Some 1,800 years after Aristotle, individuals known as naturalists began to study living things. None of the early naturalists specialized in insects, but several were very interested in these six-legged arthropods. For instance, Aldrovandi, while working at a university in Bologna, produced an elaborately illustrated treatise on insects.  Shortly thereafter in 1634, Thomas Moufet published his "Theatre of Insects" in Latin. The book was published in English in 1658 and still exists. It was the first book devoted entirely to insects.

Karl Linnaeus is well known as the developer of the system of classification of living things that we use today. Linnaeus named a number of insects during the course of his work. Charles Darwin was a keen observer of insects throughout his career. The amazing diversity of insects in form and function certainly influenced the thinking of Darwin, leading to his landmark book "The Origin of the Species."

It is not clear when a scientist first focused his energies entirely on insects. By the late 18th century, a number of European naturalists were active and some are today called entomologists. In the United States, F. V. Melsheimer, a Lutheran clergyman, made the first important collection of insects and wrote the first entomological work. His publication was the only one available in the United States for 25 years. Melsheimer has been called the father of American entomology.

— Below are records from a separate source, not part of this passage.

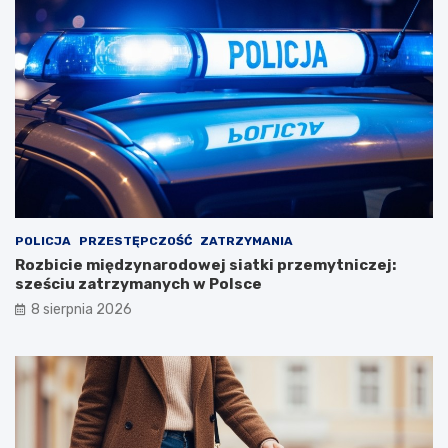
POLICJA
PRZESTĘPCZOŚĆ
ZATRZYMANIA
Rozbicie międzynarodowej siatki przemytniczej:
sześciu zatrzymanych w Polsce
8 sierpnia 2026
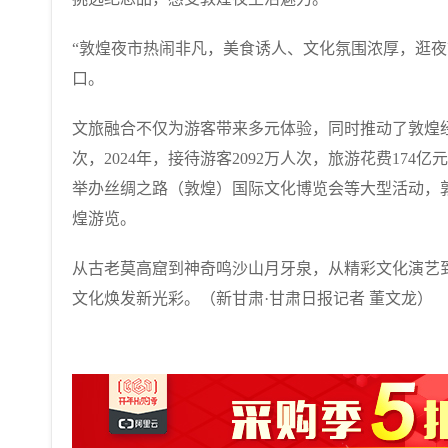
“敦煌夜市热闹非凡，美食诱人、文化氛围浓厚，逛夜
口。
文旅融合不仅为游客带来多元体验，同时推动了敦煌
次，2024年，接待游客2092万人次，旅游花费17
举办丝绸之路（敦煌）国际文化博览会等大型活动，
煌游览。
从古老莫高窟到神奇鸣沙山月牙泉，从精彩文化演艺
文化焕发新光彩。（新甘肃·甘肃日报记者 董文龙）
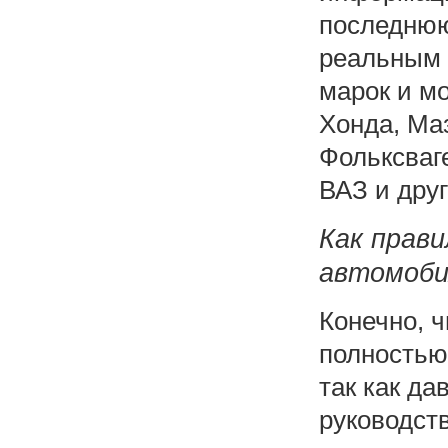
последнюю
реальным 
марок и мо
Хонда, Маз
Фольксваг
ВАЗ и друг
Как прав
автомоби
Конечно, ч
полностью
так как д
руководст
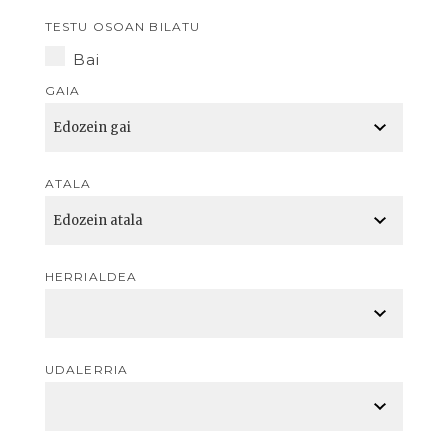
TESTU OSOAN BILATU
Bai
GAIA
ATALA
HERRIALDEA
UDALERRIA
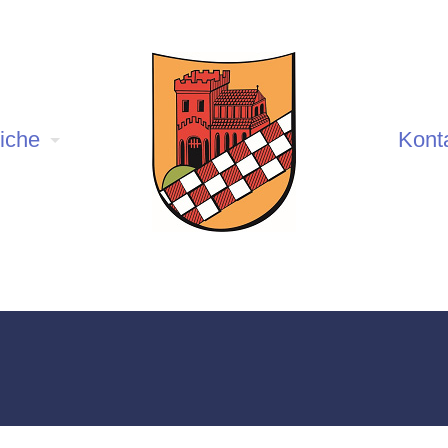
iche
Kont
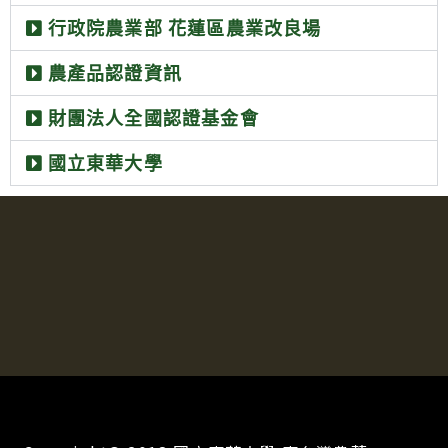
行政院農業部 花蓮區農業改良場
農產品認證資訊
財團法人全國認證基金會
國立東華大學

Another early entomologist was Thomas Say who began his career in the Philadelphia Academy of Natural Sciences. He served as a naturalist on the Long expedition to the Rocky Mountains. Eventually, he moved to the socialist community at New Harmony, Indiana, and in 1824 published the first volume of his "American Entomology."

Up until the mid-1800s, most entomologists were not trained in that field. Entomologists were many times working in other fields. Physicians and ministers were common occupations of people known today as early entomologists in this country. That began to change with the introduction of entomology courses at major universities.

One of the first teachers of entomology was H. A. Hagen at Harvard. He trained a number of graduate students who developed the first university courses in entomology in the United States. One of his students was John Henry Comstock. Comstock started teaching entomology at Cornell and is considered the first teacher of entomology in the United States. The syllabus of his lectures was first published in 1876 and was the prototype of his textbook, "An Introduction to Entomology."

Comstock trained a number of entomologists who themselves went out to teach entomology at other universities. Today, most colleges and universities have entomology courses taught by entomologists. After all, entomology is the study of insects.